→ AUFGABENSTELLUNG A
Weshalb war laut dem Text über das Magnitisdat-Studio der Spannungsregler auf Transformatorbasis erforderlich?
→ AUFGABENSTELLUNG B
Geben Sie an, ob die folgenden Aussagen mit dem Text über das Magnitisdat-Studio übereinstimmen, und belegen Sie jede Antwort mit dem entscheidenden Wortlaut: (i) Die beiden Heim-Verstärker wurden mit einem Ehekredit gekauft. (ii) Das Klavier steht links im Hintergrund. (iii) Der Proberaum wurde mit Kohle beheizt.

LEIPZIGER LIEDERSZENE
ZUZEITEN DER DDR
LEIPZIGER LIEDERSZENE
MAGNITISDAT



Magnitisdat 1

Hubertus Schmidt am Mixer im Magnitisdat-Studio im Proberaum unterm Dach.

Foto: Andreas Liebich

Equipment: Rechts im Vordergrund das Klavier, im Hintergrund der Berliner Ofen (Kohleheizung). Rechts im Regal oben zwei Spulentonbandgeräte mit 19 cm/s – ein Tesla und ein russisches mit fünfpoligen Diodenkabeln, davor liegt eine ORWO-Bandschachtel. Regal unten links – Spannungsregler auf Transformatorbasis (war wg. ständiger Spannungs- und Frequenzschwankungen nötig), Mitte zwei Heim-Verstärker im Holzdesign, gekauft vom Ehekredit, rechts (nicht sichtbar) ein Plattenspieler, Regal unten ein High-End-Verstärker, Notenkladden und ein Kassettengerät.

magnitisdat-galgenlieder

Die Endprodukte.
Foto: Dieter Kalka

An dieser Stelle sollte Huberts Schmidt als Technikfreack sowie Aufnahme- und Studiodirektor durchaus eine extra Erwähnung finden, denn in den Jahren hat sich, wenn man sich die Liste ansieht, einiges angesammelt.

→ EXTRAHIERTE DATEN

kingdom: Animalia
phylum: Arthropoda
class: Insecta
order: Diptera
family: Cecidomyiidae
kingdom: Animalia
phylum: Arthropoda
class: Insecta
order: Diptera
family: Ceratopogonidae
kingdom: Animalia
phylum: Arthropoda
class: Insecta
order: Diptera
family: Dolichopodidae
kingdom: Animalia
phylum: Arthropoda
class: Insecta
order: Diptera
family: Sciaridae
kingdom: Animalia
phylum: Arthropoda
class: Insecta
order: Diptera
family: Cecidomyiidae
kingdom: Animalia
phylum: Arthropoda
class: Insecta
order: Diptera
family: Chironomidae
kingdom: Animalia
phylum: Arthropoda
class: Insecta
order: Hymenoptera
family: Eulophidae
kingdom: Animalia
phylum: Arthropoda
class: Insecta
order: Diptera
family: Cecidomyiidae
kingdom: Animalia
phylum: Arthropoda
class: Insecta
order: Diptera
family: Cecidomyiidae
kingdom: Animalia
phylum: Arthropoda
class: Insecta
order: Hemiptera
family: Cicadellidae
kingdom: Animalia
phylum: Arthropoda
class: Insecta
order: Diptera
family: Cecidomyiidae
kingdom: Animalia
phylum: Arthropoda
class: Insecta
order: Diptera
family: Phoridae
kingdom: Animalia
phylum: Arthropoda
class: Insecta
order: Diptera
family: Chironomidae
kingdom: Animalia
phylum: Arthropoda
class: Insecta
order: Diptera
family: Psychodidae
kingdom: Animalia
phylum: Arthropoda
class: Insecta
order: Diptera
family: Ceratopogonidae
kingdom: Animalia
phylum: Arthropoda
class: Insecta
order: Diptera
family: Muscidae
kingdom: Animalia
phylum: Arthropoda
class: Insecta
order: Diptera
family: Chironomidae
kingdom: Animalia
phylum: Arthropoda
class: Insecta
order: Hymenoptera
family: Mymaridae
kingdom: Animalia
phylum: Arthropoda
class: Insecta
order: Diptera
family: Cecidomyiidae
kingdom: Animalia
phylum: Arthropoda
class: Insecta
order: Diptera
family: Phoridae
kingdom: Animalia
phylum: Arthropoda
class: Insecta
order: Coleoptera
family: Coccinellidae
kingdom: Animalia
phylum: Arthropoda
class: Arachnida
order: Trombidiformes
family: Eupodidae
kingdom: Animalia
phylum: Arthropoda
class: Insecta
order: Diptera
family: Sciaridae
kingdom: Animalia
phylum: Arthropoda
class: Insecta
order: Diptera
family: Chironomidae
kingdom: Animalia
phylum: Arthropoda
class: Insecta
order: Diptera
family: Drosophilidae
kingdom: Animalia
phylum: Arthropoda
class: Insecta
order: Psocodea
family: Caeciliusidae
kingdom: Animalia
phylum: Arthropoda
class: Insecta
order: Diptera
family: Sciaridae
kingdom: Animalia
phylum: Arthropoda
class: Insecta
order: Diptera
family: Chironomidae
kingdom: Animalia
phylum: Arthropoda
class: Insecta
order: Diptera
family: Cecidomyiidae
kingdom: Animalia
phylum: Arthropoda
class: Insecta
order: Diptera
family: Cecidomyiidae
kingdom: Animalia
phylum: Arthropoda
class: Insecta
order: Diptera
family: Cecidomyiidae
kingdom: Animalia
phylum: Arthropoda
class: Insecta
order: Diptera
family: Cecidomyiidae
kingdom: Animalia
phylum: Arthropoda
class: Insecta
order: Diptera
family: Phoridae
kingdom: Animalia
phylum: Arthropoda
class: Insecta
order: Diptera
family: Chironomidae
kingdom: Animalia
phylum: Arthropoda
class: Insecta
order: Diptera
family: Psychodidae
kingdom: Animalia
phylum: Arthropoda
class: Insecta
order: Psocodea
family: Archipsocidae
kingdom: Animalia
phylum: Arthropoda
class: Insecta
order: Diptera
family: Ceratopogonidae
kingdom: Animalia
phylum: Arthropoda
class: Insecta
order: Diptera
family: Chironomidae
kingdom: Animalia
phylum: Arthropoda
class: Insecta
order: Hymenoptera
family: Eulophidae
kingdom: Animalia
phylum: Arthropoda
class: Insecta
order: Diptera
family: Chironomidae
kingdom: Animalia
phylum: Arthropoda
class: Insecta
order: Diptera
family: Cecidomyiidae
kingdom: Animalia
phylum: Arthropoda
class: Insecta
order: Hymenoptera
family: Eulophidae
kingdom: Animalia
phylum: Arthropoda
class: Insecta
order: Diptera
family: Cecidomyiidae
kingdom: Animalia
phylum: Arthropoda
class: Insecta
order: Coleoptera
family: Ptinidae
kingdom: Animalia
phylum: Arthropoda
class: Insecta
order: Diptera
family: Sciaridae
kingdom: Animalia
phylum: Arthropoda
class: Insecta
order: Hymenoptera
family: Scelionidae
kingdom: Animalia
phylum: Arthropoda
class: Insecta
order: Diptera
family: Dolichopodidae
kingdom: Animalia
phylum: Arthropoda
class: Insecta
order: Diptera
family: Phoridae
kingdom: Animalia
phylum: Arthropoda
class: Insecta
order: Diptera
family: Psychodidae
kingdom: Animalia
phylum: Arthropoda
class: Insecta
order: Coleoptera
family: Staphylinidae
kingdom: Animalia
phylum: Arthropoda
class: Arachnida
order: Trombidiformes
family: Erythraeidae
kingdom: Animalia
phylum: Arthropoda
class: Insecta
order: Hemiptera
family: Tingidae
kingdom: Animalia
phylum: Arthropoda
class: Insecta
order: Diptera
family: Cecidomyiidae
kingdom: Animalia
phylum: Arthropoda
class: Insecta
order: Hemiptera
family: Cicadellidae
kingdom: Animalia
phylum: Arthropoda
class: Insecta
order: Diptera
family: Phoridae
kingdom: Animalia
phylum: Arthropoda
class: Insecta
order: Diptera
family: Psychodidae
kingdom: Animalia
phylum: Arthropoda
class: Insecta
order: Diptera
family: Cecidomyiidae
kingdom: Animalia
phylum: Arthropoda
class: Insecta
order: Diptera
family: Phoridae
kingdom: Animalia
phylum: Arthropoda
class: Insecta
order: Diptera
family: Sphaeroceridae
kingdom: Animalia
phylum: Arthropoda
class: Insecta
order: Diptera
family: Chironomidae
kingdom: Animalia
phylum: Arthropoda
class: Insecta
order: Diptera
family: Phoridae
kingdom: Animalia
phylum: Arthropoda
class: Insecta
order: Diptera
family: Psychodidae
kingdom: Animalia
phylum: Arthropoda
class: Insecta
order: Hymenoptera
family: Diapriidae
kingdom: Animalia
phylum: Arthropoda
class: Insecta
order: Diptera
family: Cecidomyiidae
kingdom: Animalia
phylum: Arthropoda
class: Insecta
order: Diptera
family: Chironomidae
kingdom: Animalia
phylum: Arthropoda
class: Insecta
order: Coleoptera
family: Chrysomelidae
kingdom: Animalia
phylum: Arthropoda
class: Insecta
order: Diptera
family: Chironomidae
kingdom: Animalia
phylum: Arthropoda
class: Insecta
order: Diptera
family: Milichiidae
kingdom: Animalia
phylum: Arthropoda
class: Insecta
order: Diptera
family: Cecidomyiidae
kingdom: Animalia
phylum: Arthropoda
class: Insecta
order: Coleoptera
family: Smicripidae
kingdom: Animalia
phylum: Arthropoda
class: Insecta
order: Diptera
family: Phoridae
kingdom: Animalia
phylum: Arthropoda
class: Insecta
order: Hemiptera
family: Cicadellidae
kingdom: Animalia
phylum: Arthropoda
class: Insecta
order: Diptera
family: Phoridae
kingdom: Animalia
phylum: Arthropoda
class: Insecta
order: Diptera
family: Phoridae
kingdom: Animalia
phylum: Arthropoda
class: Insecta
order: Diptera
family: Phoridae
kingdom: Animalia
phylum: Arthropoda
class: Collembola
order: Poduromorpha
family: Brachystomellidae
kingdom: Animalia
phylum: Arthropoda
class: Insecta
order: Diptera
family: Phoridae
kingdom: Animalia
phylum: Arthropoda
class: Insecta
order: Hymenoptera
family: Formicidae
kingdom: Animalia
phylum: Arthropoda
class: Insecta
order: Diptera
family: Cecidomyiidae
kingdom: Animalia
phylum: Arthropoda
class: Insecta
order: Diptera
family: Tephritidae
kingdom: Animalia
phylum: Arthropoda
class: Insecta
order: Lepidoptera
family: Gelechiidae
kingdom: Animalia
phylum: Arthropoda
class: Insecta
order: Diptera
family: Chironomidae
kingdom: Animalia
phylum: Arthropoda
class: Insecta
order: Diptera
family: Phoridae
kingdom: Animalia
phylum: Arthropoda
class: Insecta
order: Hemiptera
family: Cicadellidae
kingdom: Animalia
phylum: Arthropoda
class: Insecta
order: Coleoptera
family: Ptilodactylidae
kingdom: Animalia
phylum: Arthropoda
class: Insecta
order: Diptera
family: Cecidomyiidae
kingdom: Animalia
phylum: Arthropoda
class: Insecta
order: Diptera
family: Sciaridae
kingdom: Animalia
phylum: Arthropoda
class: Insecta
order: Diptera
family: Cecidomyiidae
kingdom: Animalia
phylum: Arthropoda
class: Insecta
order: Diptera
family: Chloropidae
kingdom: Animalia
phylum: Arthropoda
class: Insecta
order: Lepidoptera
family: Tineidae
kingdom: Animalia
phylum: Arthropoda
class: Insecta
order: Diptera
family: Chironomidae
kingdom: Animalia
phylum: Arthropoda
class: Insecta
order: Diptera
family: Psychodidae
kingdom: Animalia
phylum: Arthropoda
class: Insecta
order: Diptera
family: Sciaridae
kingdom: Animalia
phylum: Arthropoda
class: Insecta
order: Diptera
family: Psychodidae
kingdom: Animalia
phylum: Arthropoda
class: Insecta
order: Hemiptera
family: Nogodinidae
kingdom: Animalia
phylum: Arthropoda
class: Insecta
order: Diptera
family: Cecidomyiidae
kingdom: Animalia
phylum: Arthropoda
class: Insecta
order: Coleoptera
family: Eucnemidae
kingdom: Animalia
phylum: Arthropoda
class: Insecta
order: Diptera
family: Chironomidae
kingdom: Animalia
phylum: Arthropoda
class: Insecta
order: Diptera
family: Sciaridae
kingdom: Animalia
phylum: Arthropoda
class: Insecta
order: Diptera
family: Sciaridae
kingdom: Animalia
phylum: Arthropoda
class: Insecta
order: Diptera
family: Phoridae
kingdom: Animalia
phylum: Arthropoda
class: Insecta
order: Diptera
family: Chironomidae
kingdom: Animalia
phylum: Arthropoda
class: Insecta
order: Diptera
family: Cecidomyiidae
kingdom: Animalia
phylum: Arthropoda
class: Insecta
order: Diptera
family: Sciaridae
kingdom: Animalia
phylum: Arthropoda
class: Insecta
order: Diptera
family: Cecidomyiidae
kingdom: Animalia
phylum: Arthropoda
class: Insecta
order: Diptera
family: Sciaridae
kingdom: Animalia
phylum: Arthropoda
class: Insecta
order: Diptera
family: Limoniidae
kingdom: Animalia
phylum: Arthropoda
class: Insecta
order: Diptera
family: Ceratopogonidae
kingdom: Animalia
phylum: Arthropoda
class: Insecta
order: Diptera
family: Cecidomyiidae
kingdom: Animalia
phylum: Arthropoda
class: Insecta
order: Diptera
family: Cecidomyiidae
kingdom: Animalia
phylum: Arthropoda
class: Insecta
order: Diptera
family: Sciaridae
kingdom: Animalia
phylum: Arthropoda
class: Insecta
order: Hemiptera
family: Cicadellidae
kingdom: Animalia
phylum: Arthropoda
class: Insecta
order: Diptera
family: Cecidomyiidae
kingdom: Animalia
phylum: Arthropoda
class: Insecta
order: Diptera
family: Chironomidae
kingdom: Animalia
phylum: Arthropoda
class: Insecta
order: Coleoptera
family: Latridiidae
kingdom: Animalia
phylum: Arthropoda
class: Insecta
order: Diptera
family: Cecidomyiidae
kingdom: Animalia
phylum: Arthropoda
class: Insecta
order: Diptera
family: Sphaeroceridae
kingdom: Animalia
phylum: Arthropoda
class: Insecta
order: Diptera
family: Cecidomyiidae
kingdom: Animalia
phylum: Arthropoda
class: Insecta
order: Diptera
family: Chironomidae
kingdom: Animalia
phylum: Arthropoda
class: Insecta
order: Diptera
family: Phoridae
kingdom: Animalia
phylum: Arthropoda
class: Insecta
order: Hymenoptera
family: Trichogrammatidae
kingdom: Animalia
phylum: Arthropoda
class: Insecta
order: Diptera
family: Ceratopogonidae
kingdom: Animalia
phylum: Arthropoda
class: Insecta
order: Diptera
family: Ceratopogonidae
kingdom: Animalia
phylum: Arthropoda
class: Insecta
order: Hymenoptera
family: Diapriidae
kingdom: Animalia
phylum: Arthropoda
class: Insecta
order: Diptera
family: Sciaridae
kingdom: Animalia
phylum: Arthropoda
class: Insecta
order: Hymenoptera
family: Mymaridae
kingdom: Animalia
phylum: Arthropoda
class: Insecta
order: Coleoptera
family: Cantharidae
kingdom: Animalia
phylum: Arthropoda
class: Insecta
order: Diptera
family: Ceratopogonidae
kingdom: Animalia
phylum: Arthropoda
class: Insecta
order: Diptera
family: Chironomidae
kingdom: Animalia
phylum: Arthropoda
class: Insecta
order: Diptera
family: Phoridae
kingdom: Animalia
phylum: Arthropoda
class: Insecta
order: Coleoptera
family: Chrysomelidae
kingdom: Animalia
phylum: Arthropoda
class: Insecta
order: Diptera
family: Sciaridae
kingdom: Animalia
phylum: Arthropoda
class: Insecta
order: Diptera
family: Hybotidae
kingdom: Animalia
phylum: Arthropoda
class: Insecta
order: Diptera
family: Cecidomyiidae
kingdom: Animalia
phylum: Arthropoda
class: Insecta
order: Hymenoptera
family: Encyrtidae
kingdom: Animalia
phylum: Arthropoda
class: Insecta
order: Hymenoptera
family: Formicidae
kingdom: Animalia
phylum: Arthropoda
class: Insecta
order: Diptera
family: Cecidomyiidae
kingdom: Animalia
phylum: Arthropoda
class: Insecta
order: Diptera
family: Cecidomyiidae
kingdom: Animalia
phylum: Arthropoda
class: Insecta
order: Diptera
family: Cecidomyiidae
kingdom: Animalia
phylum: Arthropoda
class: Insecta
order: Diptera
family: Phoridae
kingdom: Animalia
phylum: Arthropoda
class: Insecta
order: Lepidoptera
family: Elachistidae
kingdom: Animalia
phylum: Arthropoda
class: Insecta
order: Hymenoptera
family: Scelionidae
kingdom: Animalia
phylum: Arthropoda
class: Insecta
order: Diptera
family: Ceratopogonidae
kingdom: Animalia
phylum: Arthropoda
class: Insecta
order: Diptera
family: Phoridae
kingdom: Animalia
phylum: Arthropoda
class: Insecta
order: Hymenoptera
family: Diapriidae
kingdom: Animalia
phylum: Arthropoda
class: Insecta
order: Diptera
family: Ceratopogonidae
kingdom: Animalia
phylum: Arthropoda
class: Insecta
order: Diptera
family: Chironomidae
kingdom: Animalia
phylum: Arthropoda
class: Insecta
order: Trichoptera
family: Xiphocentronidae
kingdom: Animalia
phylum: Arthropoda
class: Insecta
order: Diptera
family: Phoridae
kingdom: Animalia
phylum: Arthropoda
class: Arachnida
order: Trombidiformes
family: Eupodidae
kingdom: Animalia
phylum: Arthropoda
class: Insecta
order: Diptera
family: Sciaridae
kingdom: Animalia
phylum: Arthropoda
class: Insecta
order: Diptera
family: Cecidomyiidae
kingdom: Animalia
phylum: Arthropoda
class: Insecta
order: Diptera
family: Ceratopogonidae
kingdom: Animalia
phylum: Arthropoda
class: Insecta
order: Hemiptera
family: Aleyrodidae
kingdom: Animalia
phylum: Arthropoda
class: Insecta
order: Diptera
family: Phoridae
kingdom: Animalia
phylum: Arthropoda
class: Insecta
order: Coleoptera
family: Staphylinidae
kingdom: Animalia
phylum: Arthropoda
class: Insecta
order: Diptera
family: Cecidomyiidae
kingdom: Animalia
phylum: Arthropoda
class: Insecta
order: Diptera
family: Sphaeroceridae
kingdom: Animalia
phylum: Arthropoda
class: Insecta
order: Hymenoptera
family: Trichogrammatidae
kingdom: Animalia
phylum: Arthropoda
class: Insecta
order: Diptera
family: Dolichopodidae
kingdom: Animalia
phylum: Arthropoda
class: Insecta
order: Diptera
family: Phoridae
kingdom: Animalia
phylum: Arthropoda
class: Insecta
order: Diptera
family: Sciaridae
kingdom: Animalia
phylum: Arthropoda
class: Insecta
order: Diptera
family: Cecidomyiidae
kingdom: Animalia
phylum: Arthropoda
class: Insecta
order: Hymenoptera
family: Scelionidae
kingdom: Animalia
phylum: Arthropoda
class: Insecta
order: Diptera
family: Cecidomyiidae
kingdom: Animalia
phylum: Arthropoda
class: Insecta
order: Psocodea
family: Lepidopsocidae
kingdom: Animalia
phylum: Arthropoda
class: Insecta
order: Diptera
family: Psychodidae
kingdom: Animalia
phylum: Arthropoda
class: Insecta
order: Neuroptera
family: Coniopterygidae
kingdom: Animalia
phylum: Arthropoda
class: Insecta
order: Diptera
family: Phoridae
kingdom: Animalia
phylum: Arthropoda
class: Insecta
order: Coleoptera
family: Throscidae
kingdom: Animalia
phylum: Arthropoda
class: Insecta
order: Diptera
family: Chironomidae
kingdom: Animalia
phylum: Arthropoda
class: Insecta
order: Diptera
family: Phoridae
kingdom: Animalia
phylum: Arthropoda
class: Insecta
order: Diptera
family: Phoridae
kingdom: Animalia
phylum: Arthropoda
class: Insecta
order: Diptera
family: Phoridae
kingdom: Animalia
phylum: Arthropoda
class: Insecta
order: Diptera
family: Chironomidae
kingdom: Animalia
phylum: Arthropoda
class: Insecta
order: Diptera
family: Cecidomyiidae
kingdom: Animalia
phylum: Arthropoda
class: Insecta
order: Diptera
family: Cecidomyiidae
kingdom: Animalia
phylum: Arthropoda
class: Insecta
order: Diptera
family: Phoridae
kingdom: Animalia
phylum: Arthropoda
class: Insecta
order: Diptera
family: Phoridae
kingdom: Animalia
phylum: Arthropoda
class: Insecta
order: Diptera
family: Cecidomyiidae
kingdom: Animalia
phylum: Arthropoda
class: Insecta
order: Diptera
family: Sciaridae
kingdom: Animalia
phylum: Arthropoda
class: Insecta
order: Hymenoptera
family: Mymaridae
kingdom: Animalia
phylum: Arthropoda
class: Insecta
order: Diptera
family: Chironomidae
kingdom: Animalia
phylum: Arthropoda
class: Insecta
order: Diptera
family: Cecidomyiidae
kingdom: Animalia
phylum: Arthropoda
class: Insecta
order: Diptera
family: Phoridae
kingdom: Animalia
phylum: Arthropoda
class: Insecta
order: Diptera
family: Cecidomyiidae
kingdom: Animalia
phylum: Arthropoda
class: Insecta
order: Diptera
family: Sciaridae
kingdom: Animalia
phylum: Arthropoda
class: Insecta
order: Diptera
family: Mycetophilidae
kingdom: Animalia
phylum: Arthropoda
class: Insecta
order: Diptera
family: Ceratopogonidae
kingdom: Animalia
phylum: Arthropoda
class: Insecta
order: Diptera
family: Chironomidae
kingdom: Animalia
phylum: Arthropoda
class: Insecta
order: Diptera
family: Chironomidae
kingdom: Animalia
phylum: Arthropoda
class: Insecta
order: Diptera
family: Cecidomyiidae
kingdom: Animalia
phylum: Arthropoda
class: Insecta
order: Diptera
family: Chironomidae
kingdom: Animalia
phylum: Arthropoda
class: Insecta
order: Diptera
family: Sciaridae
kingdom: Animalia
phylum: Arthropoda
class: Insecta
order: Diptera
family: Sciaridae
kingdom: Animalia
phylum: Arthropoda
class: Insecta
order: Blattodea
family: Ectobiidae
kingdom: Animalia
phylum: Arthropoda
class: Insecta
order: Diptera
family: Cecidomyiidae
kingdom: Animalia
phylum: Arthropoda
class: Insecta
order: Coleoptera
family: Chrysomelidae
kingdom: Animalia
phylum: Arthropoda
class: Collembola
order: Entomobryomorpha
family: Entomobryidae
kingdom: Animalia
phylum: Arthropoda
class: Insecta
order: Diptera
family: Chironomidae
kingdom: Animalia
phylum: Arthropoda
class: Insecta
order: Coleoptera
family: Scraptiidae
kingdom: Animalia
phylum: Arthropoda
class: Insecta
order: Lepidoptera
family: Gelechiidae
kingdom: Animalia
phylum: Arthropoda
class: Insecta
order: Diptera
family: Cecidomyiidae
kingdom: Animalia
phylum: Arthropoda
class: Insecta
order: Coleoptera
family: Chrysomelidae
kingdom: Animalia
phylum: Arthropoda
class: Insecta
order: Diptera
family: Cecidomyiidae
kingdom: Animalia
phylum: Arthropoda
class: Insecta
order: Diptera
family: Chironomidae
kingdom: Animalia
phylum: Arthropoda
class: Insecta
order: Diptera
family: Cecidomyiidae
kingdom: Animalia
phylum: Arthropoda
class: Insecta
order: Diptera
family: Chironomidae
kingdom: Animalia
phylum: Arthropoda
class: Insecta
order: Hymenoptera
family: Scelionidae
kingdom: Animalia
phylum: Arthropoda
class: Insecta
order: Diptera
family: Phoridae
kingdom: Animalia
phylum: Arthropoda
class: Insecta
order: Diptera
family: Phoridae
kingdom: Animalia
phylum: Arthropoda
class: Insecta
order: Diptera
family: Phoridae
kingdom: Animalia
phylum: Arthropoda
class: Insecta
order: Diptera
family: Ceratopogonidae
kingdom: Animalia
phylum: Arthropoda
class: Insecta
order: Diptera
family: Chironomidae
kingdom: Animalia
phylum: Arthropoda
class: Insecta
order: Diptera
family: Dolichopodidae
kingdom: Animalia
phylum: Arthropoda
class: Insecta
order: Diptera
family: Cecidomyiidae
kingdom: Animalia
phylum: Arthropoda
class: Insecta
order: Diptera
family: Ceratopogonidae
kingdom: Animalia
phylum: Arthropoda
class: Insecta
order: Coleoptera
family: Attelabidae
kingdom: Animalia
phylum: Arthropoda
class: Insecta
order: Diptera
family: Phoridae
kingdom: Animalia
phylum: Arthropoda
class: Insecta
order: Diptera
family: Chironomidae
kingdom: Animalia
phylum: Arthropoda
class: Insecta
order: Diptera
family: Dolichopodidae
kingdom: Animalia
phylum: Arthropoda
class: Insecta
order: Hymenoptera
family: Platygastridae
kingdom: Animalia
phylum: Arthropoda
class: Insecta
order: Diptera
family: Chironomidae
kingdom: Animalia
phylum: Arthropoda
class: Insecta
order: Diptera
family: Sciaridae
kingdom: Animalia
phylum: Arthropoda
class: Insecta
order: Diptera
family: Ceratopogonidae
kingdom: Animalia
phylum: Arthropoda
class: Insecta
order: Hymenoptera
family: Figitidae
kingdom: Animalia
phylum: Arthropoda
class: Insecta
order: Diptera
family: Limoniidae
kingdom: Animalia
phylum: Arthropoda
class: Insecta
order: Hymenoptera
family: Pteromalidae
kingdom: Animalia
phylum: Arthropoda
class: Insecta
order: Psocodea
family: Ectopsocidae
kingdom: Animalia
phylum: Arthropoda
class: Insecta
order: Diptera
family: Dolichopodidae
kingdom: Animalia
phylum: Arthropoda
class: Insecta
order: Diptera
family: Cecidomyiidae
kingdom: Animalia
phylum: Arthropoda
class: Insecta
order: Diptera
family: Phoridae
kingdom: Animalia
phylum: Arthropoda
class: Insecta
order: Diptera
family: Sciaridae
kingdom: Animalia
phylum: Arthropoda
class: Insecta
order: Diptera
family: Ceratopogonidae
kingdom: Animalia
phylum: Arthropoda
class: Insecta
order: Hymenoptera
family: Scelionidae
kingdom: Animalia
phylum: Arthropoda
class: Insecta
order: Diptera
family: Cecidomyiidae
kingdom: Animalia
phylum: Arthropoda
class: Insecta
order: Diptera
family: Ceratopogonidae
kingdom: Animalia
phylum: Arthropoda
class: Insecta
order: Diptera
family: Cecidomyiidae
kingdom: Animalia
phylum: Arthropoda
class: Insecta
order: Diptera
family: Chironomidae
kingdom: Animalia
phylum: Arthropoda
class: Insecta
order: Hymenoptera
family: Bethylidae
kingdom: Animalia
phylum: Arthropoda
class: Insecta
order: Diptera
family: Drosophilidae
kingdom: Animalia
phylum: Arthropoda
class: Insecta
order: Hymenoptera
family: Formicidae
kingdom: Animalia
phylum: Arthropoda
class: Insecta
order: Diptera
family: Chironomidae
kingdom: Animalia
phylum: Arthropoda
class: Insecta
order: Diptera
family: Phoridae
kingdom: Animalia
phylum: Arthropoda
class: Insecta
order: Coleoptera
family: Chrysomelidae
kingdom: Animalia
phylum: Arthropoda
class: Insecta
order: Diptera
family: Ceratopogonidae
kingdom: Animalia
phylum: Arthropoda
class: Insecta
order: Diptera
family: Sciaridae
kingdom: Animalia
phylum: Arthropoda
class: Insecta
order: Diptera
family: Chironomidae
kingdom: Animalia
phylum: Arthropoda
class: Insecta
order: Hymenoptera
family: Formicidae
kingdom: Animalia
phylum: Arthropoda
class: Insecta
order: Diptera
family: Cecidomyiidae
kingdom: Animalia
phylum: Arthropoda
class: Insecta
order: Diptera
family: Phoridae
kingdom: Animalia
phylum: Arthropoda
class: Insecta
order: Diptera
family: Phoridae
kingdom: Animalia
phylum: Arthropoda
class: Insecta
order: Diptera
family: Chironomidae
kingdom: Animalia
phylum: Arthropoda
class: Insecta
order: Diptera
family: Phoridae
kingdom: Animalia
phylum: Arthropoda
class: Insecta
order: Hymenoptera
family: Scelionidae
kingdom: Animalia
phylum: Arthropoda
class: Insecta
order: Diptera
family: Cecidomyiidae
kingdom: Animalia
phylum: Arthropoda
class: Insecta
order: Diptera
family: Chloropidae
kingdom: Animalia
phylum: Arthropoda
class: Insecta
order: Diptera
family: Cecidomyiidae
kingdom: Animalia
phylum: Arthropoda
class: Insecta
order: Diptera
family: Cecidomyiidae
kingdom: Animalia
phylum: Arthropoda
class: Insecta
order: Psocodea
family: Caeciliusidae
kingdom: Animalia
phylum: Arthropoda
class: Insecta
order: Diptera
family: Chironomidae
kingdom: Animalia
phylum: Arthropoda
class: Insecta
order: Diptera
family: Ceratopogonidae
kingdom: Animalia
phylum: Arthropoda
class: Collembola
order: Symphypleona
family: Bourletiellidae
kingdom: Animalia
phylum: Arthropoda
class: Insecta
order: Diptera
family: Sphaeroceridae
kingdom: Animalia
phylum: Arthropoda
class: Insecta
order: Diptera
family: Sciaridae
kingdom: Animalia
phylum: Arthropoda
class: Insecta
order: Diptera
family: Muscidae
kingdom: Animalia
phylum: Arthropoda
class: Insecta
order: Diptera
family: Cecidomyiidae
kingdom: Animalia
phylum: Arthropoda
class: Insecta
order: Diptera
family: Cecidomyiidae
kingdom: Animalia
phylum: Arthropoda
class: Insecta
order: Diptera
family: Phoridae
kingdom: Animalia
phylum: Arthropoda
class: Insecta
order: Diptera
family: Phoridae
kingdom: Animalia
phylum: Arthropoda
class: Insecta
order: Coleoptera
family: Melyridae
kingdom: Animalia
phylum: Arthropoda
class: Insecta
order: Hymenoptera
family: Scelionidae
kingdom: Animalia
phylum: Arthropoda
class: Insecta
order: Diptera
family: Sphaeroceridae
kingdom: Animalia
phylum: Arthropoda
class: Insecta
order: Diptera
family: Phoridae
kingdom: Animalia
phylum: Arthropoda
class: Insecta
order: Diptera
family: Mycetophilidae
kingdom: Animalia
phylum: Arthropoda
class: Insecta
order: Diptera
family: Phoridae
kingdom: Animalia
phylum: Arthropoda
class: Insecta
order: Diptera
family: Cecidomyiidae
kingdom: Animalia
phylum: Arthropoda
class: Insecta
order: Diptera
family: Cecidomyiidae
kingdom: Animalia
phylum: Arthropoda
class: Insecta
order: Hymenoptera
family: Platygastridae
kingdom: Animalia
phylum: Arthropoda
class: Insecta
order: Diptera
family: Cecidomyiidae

→ ENDERGEBNIS A
Er war wegen ständiger Spannungs- und Frequenzschwankungen nötig.

→ ENDERGEBNIS B
(i) Ja: „gekauft vom Ehekredit“
(ii) Nein: „Rechts im Vordergrund das Klavier“
(iii) Ja: „der Berliner Ofen (Kohleheizung)“